Creating a Work Structure that Makes Sense For You

Most of you have work habits that have been productive up till now. You made some sort of peace and worked out some sort of rhythm with the high school and college system of courses and relatively short-term deadlines. But what if now you are having trouble finding the time to work on the dissertation? What if, even when you have the best of intentions, other things are crowding the dissertation out? What if you sit down to work on the dissertation and just sit there and can't move forward? If your attempts to work are not succeeding, then you have a problem--a problem which you need to recognize and set about solving. Either you need to discover a different set of work habits than the ones you have relied on until now, or you need to find ways to set up external structures that resemble having classes and shorter-term deadlines.

You probably need to try some combination of both.

The old system worked because even if you did procrastinate, you could put in a mighty effort at the end and turned something in by the deadline. It is as if you hated shoveling snow, but you manage to shovel it if you have to in order to get to work in the morning. But now that kind of pressure is removed, and the snow keeps accumulating and the task looks larger and larger. To make matters worse, some students who procrastinate try to reassure themselves by imagining an even bigger, more awe-inspiring dissertation--which only increases their sense of inadequacy. It is a vicious circle. Now when you take on the responsibility that in the past was imposed on you (by deadlines and classes and teachers), you need to internalize the voices that imposed those demands. Here is where there is a battle of wills: Can you absorb these voices, and still preserve your autonomy?

Creating Your Own Self-help Guide

Whatever ways you finally settle on to approach work in a way that gets it done, they have to feel like your own. This is key. You have to respect your desire for autonomy. The best way to do that is to begin to evolve your own principles for effective working. In short, I am suggesting that you create your own self-help guide.

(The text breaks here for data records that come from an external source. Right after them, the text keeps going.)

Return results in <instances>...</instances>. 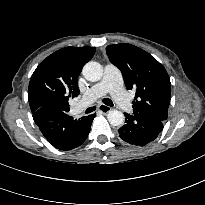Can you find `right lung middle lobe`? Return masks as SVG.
I'll return each instance as SVG.
<instances>
[{
  "label": "right lung middle lobe",
  "instance_id": "1",
  "mask_svg": "<svg viewBox=\"0 0 205 205\" xmlns=\"http://www.w3.org/2000/svg\"><path fill=\"white\" fill-rule=\"evenodd\" d=\"M54 105L61 110H67L69 107L68 100L65 96L57 97L54 101Z\"/></svg>",
  "mask_w": 205,
  "mask_h": 205
}]
</instances>
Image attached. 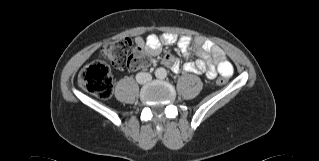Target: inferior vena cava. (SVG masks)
I'll return each mask as SVG.
<instances>
[{
  "label": "inferior vena cava",
  "instance_id": "602c4592",
  "mask_svg": "<svg viewBox=\"0 0 319 161\" xmlns=\"http://www.w3.org/2000/svg\"><path fill=\"white\" fill-rule=\"evenodd\" d=\"M152 80V76L151 74L149 73H145V72H140L136 75V81L139 83V84H145L149 81Z\"/></svg>",
  "mask_w": 319,
  "mask_h": 161
}]
</instances>
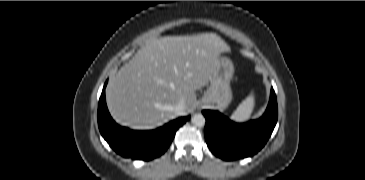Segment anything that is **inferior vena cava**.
Masks as SVG:
<instances>
[{"instance_id": "1", "label": "inferior vena cava", "mask_w": 365, "mask_h": 180, "mask_svg": "<svg viewBox=\"0 0 365 180\" xmlns=\"http://www.w3.org/2000/svg\"><path fill=\"white\" fill-rule=\"evenodd\" d=\"M175 112L178 114V115H182L183 112H184V109H185V103L183 100L179 101L178 104L175 106Z\"/></svg>"}]
</instances>
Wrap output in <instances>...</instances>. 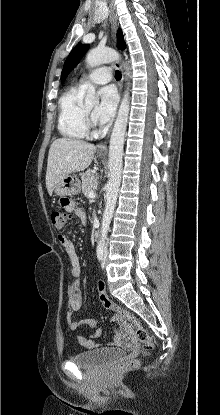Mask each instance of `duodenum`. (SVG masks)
Segmentation results:
<instances>
[{
	"mask_svg": "<svg viewBox=\"0 0 220 415\" xmlns=\"http://www.w3.org/2000/svg\"><path fill=\"white\" fill-rule=\"evenodd\" d=\"M100 234H101L100 227H99V226H97V227L95 228V230H94V236H95L96 238H98V237H100Z\"/></svg>",
	"mask_w": 220,
	"mask_h": 415,
	"instance_id": "410a0bca",
	"label": "duodenum"
}]
</instances>
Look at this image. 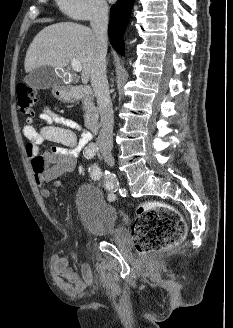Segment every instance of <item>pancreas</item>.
<instances>
[{
  "label": "pancreas",
  "instance_id": "obj_1",
  "mask_svg": "<svg viewBox=\"0 0 233 328\" xmlns=\"http://www.w3.org/2000/svg\"><path fill=\"white\" fill-rule=\"evenodd\" d=\"M82 104H83V111L96 112V107L94 106V103L91 102V100L88 96H83Z\"/></svg>",
  "mask_w": 233,
  "mask_h": 328
}]
</instances>
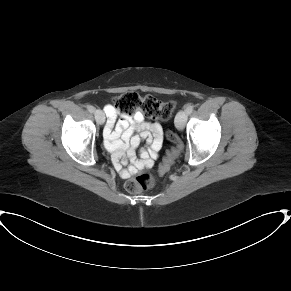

Many self-help books are written by people who have overcome a difficulty, and while they have some useful and important suggestions, perhaps the best advice, the advice that you are most likely to heed over a long period of time, is advice which you have worked out for yourself. Feeling that they were competent to find their own solutions to their difficulties, that they might even someday be in a position to share those solutions with others, may be an important ingredient that the writers of self-help books brought to their own transformation. Julie Morgenstern writes in Organizing from the Inside Out, "From the day I was born until I had my own child, I lived in a constant state of disorder. I was a classic right-brained creative type, always living in chaos, operating out of piles, spending half my days searching for misplaced papers, lost phone numbers, and missing car keys." Rita Emmett writes in The Procrastinator's Handbook, "For as long as I can remember, I practiced every delaying, guilt-producing procrastination tactic imaginable." (p.3) Creating advice from their own experience may be one way that people work through a difficulty with dignity. I'm sure this was one of the reasons I wrote my own dissertation about the difficulties of writing a dissertation.

I am not suggesting that you stop and write a book about procrastinating, but that you do begin to construct your own principles, your own guidelines for approaching the task in a way that increases your sense of competence and productivity. In short, I am suggesting that you create a document which serves as a stabilizing influence, like a gyroscope--your personal Rules for Engagement in work. Isn't this what Virginia Valian describes so admirably in her article "Learning to Work" from the book Working It Out? (see Useful Books)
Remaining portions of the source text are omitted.